Relying on the DB order in Dabur v. Emami Ltd. the Delhi High Court refused to file an ad interim injunction without issuing a notice to the defendant. The court held that considering the defendants have been in the market, and the matter is not a case of counterfeiting but of allegedly deceptively similar trademarks, it is appropriate that the defendant is given an opportunity to respond against the ad interim injunction application.
The Delhi High Court granted a dynamic injunction to the plaintiff and considering the rising number of suits against rogue website, suggested legislature to formulate some kind of a policy so that such disputes can avoid taking up the time of the courts.
The Supreme Court passed a stay against the impugned order directing to levy 0.5% under the Biological Diversity Act.
In an appeal against the impugned order from the respondent, the plaintiff argued that the rejection of their patent application was based on outdated CRI guidelines, and their invention related to High-Performance Computing (HPC) provided a technical solution to scheduling challenges in HPC systems. The defendant asserted that the invention lacked novel hardware and was primarily software-based, making it ineligible for patent protection. The court held that the rejection was based on outdated guidelines and directed the Patent Office to re-examine the application without insisting on novel hardware, emphasizing the importance of considering technical contributions in computer-related inventions.

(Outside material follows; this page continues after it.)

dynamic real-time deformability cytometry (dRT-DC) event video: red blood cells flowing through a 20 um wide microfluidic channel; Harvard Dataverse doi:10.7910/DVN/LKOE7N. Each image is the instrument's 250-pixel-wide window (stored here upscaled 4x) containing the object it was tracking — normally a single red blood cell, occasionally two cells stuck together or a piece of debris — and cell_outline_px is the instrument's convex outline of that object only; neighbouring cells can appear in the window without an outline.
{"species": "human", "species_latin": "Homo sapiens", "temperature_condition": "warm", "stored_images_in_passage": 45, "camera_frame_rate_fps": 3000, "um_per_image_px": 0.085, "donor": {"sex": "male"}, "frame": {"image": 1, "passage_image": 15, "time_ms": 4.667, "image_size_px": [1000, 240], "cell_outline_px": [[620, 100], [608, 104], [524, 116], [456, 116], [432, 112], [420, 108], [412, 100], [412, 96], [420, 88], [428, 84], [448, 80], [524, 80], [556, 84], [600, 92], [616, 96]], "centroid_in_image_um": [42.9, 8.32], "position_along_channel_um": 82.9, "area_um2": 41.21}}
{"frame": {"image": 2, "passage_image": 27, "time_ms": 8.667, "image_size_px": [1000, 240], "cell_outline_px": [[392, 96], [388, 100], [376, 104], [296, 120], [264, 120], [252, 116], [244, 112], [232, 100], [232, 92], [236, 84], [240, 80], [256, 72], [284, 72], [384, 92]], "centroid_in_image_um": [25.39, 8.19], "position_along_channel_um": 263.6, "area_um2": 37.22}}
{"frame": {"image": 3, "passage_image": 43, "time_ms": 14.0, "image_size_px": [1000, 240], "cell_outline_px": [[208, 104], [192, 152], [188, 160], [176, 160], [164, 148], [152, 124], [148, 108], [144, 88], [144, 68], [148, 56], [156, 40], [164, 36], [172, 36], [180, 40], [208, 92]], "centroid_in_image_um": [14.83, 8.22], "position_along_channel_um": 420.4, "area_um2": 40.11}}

Delhi High Court granted an interim injunction to the plaintiff against unauthorized use of its mark “Burger King”, the Crescent Logo Design and Hamburger Refresh Design Logo. The plaintiff alleged fraudulent activities by the defendants offering fake Burger King franchises on fake, illegal and fraudulent websites, leading to financial losses. The defendants were ordered to cease using specific domain names and email addresses associated with the brand. Additionally, the court directed investigations by the Delhi Police Cyber Cell and blocking orders by DoT and MeitY.
Delhi High Court cancelled the registration of the defendant’s mark owing to prior use of the similar mark by the plaintiff.
Delhi High Court allowed the petition for rectification of the register and directed to remove the defendant’s “Marie Stopes International” marks and the “door” device for being obtained dishonestly under the name of a non-existing entity.
- Delhi High Court records evidence by live transcription in patent infringement suit.
- Novartis and Eli Lilly oppose issuing compulsory licenses against Ribocicilib and Abemacicilib
- TRAI started consultation for Research and Development in ICT sector.